Days 4-5: Kitulgala and Kelani Valley Forest Reserve
We leave the highlands in the morning of day 4, travelling into the tropical lowlands to the wet zone of the island’s southwest corner for a two-night stay at Kitulgala and the Kelani Valley Forest Reserve. We will arrive by midday to begin our exploration of this productive patch of native forest along the Kelani River. This is a stronghold of lowland endemics, notably Green-billed Coucal, Sri Lanka Grey Hornbill and Chestnut-backed Owlet, complemented here by a host of subcontinental endemics including Malabar Trogon, Jerdon’s Leafbird and Indian Pitta as well as a diverse selection of more widespread forest birds such as Black-naped Monarch and Pied Flycatcher-shrike.
Days 6-8: Sinharaja Forest Reserve
On day 6 we drive to Sinharaja Forest Reserve for a three-night stay in the largest remaining patch of lowland forest in Sri Lanka. Saved from excessive logging by sheer inaccessibility, Sinharaja’s spectacularly lush primary forest is home to virtually all the island’s endemics. Many associate in lively mixed feeding flocks, known to be the largest in the world, and birding is fast-paced and exciting as these bird waves sweep noisily through the forest. Key species here include Sri Lanka Drongo, Orange-billed Babbler, Ashy-headed Laughingthrush, Sri Lanka Blue Magpie, Sri Lanka Hill Myna and Legge’s Flowerpecker, with the chance of the secretive Sri Lanka Spurfowl. The reserve also hosts an enticing selection of night birds, notably Sri Lanka Frogmouth, Sri Lanka Bay Owl and recently discovered endemic Serendib Scops Owl, as well as plentiful butterflies including the endemic Ceylon Tree Nymph and spectacular swallowtails such as Common Birdwing.

Raw data:
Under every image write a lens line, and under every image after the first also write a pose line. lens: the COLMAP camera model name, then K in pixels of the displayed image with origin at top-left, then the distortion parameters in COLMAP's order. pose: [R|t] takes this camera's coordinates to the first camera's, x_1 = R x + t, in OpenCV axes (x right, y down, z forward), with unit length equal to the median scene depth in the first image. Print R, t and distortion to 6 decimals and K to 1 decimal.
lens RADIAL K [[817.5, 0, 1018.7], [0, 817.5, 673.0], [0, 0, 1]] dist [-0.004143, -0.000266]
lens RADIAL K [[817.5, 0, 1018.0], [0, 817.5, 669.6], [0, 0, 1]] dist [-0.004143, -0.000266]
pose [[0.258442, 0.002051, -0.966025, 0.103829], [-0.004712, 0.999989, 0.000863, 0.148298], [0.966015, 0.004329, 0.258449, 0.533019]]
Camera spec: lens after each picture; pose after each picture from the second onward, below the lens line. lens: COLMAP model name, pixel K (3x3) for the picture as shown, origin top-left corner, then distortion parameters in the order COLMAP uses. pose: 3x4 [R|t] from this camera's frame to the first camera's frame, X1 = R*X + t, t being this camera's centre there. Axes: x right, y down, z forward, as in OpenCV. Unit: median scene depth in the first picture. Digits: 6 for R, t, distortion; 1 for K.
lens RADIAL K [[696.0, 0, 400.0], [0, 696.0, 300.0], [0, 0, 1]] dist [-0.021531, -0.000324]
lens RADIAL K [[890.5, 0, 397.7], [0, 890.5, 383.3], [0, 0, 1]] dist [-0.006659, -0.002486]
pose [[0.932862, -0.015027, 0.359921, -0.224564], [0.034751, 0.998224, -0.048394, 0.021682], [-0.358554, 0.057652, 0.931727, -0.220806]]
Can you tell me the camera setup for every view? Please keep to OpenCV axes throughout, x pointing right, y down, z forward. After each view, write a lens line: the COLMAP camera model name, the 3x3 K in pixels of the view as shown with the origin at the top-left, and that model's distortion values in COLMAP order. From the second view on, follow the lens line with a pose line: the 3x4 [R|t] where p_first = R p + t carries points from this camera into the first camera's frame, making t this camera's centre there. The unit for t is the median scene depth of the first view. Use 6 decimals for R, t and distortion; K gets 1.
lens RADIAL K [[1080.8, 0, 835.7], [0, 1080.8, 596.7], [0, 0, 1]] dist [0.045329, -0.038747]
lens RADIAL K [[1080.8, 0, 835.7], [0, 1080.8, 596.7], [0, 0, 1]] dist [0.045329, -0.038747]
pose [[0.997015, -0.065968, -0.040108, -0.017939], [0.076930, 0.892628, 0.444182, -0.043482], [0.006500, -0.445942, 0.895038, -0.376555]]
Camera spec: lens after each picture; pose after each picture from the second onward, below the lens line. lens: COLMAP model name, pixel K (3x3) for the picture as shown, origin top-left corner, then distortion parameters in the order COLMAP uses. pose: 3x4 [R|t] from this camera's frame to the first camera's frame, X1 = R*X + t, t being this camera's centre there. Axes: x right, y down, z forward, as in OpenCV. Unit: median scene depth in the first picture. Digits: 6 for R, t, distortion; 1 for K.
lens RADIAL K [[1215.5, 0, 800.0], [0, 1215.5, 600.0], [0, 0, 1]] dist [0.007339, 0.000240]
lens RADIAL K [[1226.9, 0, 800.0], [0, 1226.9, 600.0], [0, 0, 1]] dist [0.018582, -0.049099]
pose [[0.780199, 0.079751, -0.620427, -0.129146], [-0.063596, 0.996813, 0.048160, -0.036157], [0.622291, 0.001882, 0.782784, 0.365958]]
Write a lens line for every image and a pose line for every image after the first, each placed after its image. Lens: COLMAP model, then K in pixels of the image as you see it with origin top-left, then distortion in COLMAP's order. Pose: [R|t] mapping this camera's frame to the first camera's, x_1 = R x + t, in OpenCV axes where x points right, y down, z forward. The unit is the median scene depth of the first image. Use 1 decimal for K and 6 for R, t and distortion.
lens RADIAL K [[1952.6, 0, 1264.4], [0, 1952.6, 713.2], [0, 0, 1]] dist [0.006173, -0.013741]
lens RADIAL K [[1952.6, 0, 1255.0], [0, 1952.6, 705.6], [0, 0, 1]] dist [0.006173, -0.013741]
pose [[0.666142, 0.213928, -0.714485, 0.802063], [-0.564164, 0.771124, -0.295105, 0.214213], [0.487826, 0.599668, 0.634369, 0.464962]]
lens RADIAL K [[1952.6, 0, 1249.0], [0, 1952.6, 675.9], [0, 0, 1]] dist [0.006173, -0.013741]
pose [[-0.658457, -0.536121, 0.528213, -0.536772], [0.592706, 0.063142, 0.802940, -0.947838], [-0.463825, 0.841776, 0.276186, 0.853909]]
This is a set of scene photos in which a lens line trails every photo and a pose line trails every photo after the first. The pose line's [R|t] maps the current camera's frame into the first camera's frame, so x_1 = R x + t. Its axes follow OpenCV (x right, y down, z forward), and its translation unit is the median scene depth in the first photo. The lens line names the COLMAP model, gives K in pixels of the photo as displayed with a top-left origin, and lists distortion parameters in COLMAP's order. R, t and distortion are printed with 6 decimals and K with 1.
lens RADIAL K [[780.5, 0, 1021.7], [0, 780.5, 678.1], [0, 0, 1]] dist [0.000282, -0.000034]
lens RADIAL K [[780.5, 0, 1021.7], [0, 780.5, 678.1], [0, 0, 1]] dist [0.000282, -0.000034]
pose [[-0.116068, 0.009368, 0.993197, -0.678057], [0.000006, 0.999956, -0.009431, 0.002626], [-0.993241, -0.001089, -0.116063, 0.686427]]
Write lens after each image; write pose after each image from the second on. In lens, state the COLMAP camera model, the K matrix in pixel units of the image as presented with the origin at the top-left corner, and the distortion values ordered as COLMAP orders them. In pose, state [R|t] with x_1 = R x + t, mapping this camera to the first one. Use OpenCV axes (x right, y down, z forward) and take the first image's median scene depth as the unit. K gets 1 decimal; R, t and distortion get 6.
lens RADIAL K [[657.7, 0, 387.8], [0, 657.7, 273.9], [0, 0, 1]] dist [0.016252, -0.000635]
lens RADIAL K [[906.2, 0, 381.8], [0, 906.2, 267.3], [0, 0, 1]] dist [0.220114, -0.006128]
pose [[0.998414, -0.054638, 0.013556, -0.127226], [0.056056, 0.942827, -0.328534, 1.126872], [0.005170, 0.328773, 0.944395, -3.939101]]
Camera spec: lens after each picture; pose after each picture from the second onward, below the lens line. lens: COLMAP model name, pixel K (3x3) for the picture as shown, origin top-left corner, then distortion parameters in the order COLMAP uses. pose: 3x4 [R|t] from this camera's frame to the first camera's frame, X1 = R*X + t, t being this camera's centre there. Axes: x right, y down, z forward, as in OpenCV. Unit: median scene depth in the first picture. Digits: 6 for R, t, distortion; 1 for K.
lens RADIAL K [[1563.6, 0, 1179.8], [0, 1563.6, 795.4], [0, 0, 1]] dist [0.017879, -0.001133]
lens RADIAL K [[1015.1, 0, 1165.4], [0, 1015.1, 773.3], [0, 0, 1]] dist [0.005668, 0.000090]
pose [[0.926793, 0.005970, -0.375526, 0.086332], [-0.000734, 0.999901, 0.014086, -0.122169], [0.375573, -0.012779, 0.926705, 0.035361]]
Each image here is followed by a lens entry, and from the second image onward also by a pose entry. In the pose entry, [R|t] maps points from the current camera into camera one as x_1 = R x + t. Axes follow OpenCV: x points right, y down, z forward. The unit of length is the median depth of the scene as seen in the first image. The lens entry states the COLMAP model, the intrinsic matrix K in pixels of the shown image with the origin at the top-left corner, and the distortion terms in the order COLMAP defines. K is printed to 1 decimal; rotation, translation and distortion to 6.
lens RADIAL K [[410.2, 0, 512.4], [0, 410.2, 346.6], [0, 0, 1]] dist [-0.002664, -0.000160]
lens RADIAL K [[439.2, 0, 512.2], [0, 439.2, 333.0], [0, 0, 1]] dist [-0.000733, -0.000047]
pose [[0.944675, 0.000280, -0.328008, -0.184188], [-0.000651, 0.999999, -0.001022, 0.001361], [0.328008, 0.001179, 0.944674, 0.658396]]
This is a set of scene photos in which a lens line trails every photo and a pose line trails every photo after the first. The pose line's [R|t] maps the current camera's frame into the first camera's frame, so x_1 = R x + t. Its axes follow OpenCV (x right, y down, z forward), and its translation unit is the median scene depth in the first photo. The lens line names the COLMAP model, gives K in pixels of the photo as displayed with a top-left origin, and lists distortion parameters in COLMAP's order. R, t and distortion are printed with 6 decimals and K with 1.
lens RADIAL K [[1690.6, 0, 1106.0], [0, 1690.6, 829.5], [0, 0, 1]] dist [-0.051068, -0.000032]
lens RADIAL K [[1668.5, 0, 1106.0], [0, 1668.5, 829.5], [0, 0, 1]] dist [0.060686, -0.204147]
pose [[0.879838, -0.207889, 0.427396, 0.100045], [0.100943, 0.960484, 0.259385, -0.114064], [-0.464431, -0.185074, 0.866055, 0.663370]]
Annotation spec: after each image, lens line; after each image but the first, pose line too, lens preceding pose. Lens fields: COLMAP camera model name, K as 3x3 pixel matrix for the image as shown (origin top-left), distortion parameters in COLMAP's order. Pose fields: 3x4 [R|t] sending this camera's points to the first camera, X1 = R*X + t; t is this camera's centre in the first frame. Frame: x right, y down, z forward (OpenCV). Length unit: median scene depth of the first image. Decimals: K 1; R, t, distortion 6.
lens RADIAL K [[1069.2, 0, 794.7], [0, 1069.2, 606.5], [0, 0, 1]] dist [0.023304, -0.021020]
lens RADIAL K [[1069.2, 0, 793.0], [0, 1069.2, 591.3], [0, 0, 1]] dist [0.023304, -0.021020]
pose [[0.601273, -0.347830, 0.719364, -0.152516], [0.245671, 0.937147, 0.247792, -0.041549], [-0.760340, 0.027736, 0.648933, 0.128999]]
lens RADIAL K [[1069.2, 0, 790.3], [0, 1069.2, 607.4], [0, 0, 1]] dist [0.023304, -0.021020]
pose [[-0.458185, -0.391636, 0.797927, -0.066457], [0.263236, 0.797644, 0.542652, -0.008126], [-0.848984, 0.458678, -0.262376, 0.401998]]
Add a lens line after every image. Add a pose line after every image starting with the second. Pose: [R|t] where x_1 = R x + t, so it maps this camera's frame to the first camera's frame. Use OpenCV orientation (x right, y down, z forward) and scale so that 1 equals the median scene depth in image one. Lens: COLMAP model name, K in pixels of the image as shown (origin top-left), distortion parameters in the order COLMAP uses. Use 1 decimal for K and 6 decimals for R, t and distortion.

About this task: Can you pick up the Sri Lanka birding itinerary after its Sinharaja Forest Reserve section and continue it? You won't need the listing.

Reply:
Day 9: Sinharaja to Udawalawe
We leave Sinharaja this morning, travelling into the drier southeast to Udawalawe National Park for the night. The reserve’s scrub jungle is a stark contrast to the humid rainforests of Kitulgala and Sinharaja, and we can expect a good selection of birds that favour these conditions and are new to the tour, in particular Sri Lanka Woodshrike and Sri Lanka Swallow, together with Barred Buttonquail, Yellow-eyed Babbler, Indian Silverbill, Grey-headed Fish Eagle and Changeable Hawk-Eagle, and abundant mammals including Asian Elephant, Asiatic Wild Buffalo, Tufted Grey Langur, Golden Jackal, Asian Palm Civet, and the Sri Lanka subspecies of Sambar and Chital.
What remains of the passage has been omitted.